Through understanding the geomap above, we can clearly see that the least-positive reviews are written during the morning time (between 06:00 AM and 11:00 AM), with almost no hotel at all received an aggregated sentiment score above 1 (out of max. +5). In contrast, reviews written during the evening are the most positive, with aggregated sentiments for the same hotel crossing above the 1.00 score mark, and, for the best hotels, averaging around 1.7-1.8 in total. Reviews posted during the afternoon or nighttime seem to be more neutral than during the evening, however still manage to cross the borderline 0.00 score.

In general, this clearly shows a trend in the review-posting behavior of users, and by clicking the buttons of the visualization, one can get a quick overview that this trend is applicable across the vast majority of the hotels, making it a temporal trend effect (rather than localized behaviour of a specific hotel).

8. Discussion

The project was completed successfully, with a good learning curve in terms of network visualizations, topic modelling, as well as NLP and graph theory. Interactive visualizations and maps were very useful for discovering trends in the data, and the temporal discussion of the sentiment scores (at the end of the project) was one of the most interesting parts to think about and try to unravel in ideas.

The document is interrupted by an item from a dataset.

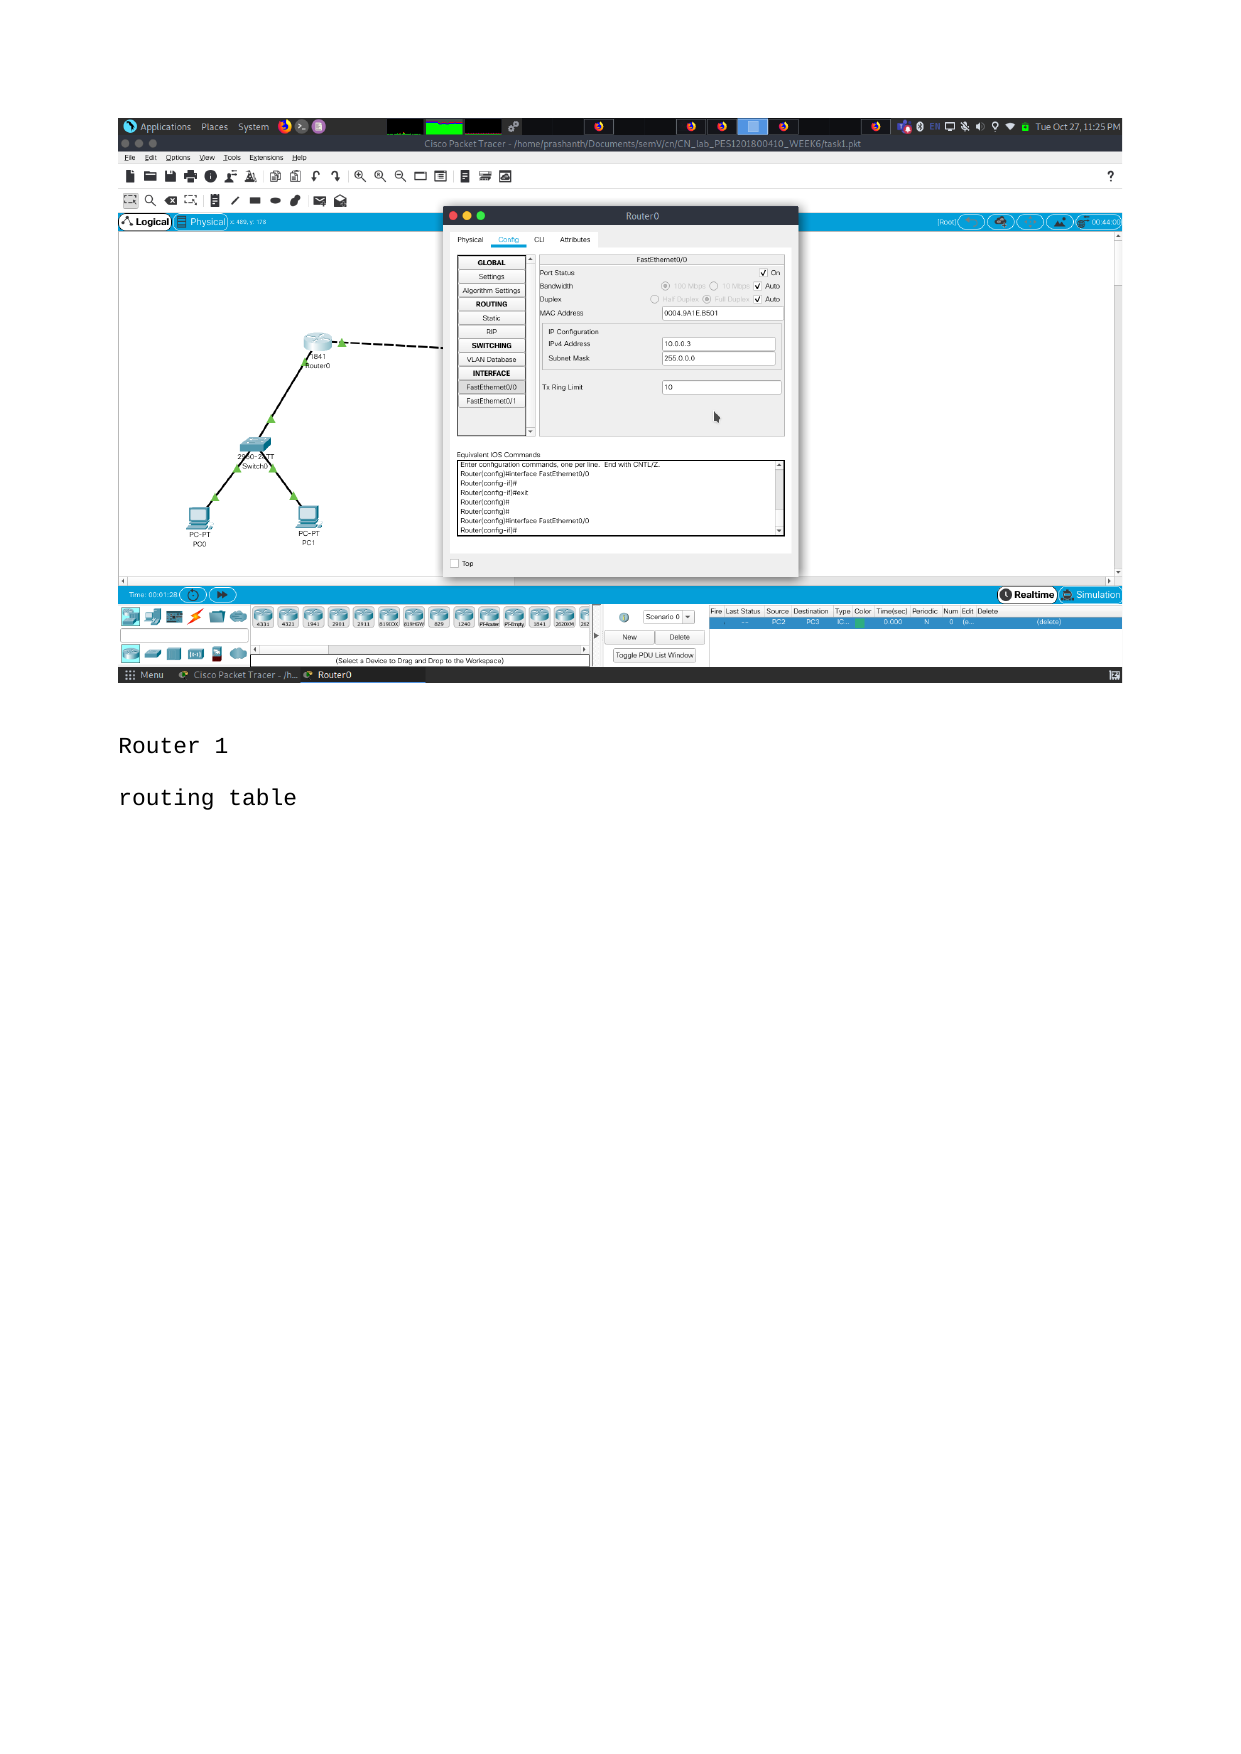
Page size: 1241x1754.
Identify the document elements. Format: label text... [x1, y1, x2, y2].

At the same time, it was slightly challenging to see that some of the interactive tools we were trying to use could not save their state without rerunning, when sharing the notebook further to others. That is something that it is good to take into consideration, however we have solved the problem by creating an interactive website for the dynamic visualizations, as well as posting static screenshots for reference.

One potential suggestion for further research is to take the network of users into consideration as well, so that businesses are connected indirectly by the users who commonly review them, thereby creating a bipartite-like network structure.